Mark Walker and John Wooders:
"Minimax Play at Wimbledon." November 1998.
Full text of the paper is availiable too.

In strategic situations it is often important that a person's actions not be predictable by his opponent(s). Examples abound in sports: The pitcher who "tips" his pitches is usually hit hard. Batters who are known to "sit on" one pitch usually don't last long in the major leagues. Tennis players must mix their serves to the receiver's forehand and backhand sides; if the receiver knew where the serve was coming, his returns would be far more effective. Point guards who can only go to their right don't make it in the NBA. The principle is just as important outside of sports: for example, a regular participant in sealed-bid auctions will not win many contracts if his competitors always know what his bid is going to be.

An important insight, due to the great physicist and mathemetician John von Neumann in the 1920s, is that strategic unpredictability should be systematic -- the unpredicability should actually be predictable, in a probabilistic sense, and it should depend upon the particular nature of the strategic situation in question. For example, in a tennis match there is a specific rate at which the server should mix serves to the forehand with serves to the backhand, and this "mixing rate" depends upon the particular abilities of the server and the receiver. Of course, the server must still implement his "mixing rate" randomly: if the correct rate is one-third of the time forehand and two-thirds backhand, it wouldn't work very well to just hit one to the forehand, then two to the backhand, over and over. That's just as predictable as hitting them all to the forehand. For another example, when the theory is applied to poker it tells us that in order for a player to play well he must bluff a certain proportion of the time (as good poker players already know), but it also tells us that there is a correct rate at which to bluff, and that this rate depends on one's oppponents -- and of course it tells us that the bluffing must be carried out randomly.

Many experiments designed to test this theory of "mixed strategy play" with human subjects have been carried out over the past 40 years or more. The theory has not fared well. It is our contention, however, that even if the strategic situation (the "game") in an experiment is extremely simple and the subjects understand it well, they are not experts who have developed an understanding of the strategic subtleties of playing the game, and that this may account for much of the theory's failure. Indeed, it may simply not be possible to become very skilled in the limited time frame of an experiment, and in any case the amounts of money involved may not be large enough to motivate the subjects to try to become expert quickly.

Professional sports, on the other hand, provide us with strategic competition in which the participants are very highly motivated, and in which they have devoted their lives to becoming experts at their games. While their recognition of the "right" way to mix may be only subconscious, any significant deviation from the correct rate of unpredictability is likely to be pounced upon by an opponent.

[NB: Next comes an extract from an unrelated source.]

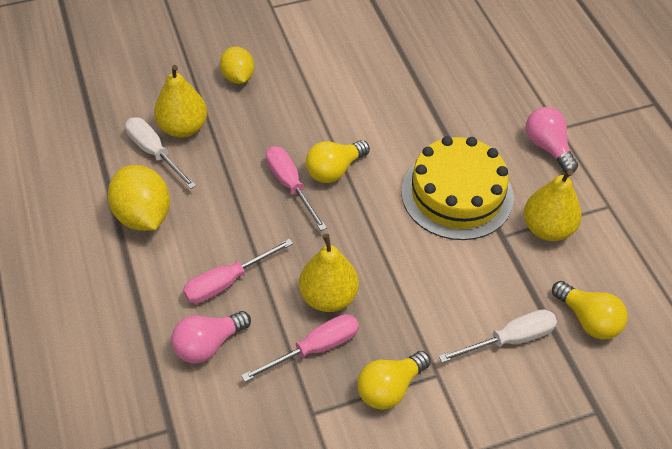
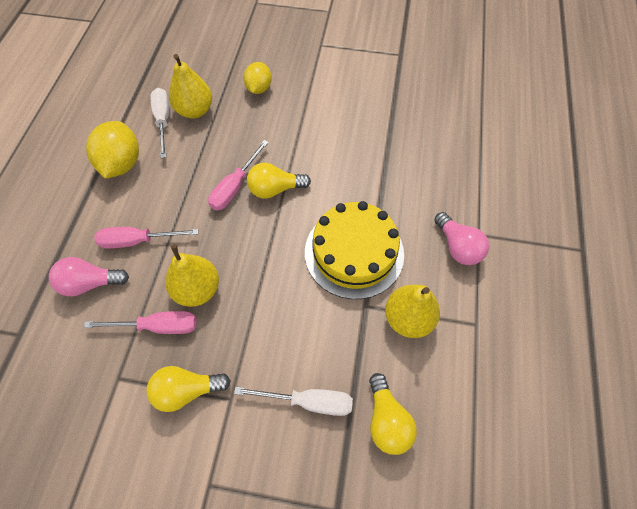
camera: 30 degrees right, 10 degrees up
(290, 185) = (235, 187): pink screwdriver -> pink screwdriver turned 150 degrees counterclockwise
(548, 147) = (457, 247): pink light bulb -> pink light bulb turned 150 degrees clockwise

In the paper "Minimax Play at Wimbledon" we use classic Grand Slam tennis matches, together with some game theoretical results we have derived in another paper, to provide an empirical test of the mixed strategy theory. Statistical analysis of the play of John McEnroe, Bjorn Borg, Boris Becker, Pete Sampras and others establishes that their patterns of serving are consistent with the theory. Conversely, when we apply the same statistical tests to the data from experiments on mixed strategy play, we soundly reject the assumption that the experimental subjects were playing as the theory predicts. Thus, it appears that the theory may be useful for understanding and predicting strategic behavior by highly motivated and expert competitors, even if it is not successful at accounting for behavior by inexperienced laboratory subjects.